Le peintre dévorant la femme de Kamel Daoud publié en 2018 s’inscrit dans la collection une nuit au musée portée par la maison d’édition Stock. Le principe : un écrivain passe une nuit complète dans le musée de son choix, et de cette expérience, il tire un livre.
Kamel Daoud choisit de passer la nuit au musée Picasso de Paris. L’auteur écrit page 44 :
« Je suis un « Arabe » invité à passer une nuit dans le musée Picasso à Paris, un octobre au ciel mauvais pour le Méditerranéen que je suis . Une nuit, seul, en enfant gâté mais en témoin d’une confrontation possible, désirée, concoctée. »
Kamel Daoud a donc choisi, préparé, désiré, sa rencontre avec Picasso, l'archétype de l’artiste prédateur.
À ce sujet voir la vidéo humoristique de c’est une autre histoire qui résume le travail de Sophie de Chauveau ( L'autrice a écrit notamment Picasso, le minotaure 2020 éditions Gallimard ).
« Je vais tenter de comprendre comment est né l'ogre Picasso. Ce Minotaure qui dévore ses proies, ses amours comme la peinture. Celui qui occupe tout le temps, partout, toute la place, toutes les places."
Universellement adulé, Picasso éblouit de son génie tant les artistes qu'il côtoie que ses proches, ses amis ou les femmes de sa vie. Mais cette emprise irrésistible est tout aussi dévastatrice »

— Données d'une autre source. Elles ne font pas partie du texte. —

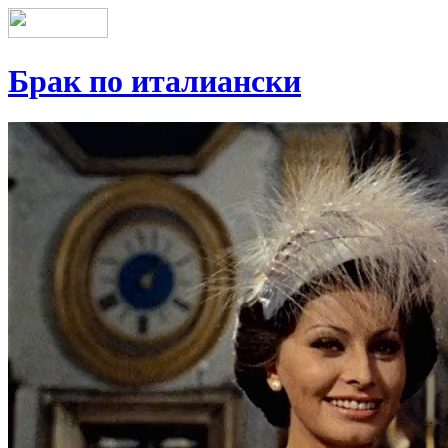
Брак по италиански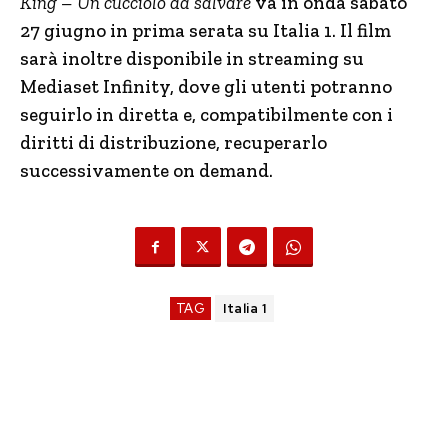
King – Un cucciolo da salvare
va in onda sabato
27 giugno in prima serata su Italia 1. Il film
sarà inoltre disponibile in streaming su
Mediaset Infinity, dove gli utenti potranno
seguirlo in diretta e, compatibilmente con i
diritti di distribuzione, recuperarlo
successivamente on demand.
TAG
Italia 1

Chez Kamel Daoud, on retrouve cette figure du Minotaure dans La préface du nègre, aux éditions Barzakh en 2008. Publié en France sous le titre Minotaure 504 en 2011, recueil de nouvelles dans lequel il se pose la question de son identité algérienne.
Le peintre dévorant la femme a été salué et récompensé comme une critique du fondamentalisme religieux. J’y vois pour ma part un hymne à la sexualité cannibale et à l’art comme prédation. Et une introduction logique à Houris, roman de la dévoration et du viol.
Un hymne à la prédation sexuelle et artistique
Première phrase du peintre dévorant la femme : « L’érotisme est un rite de chasseur » ( page 9 )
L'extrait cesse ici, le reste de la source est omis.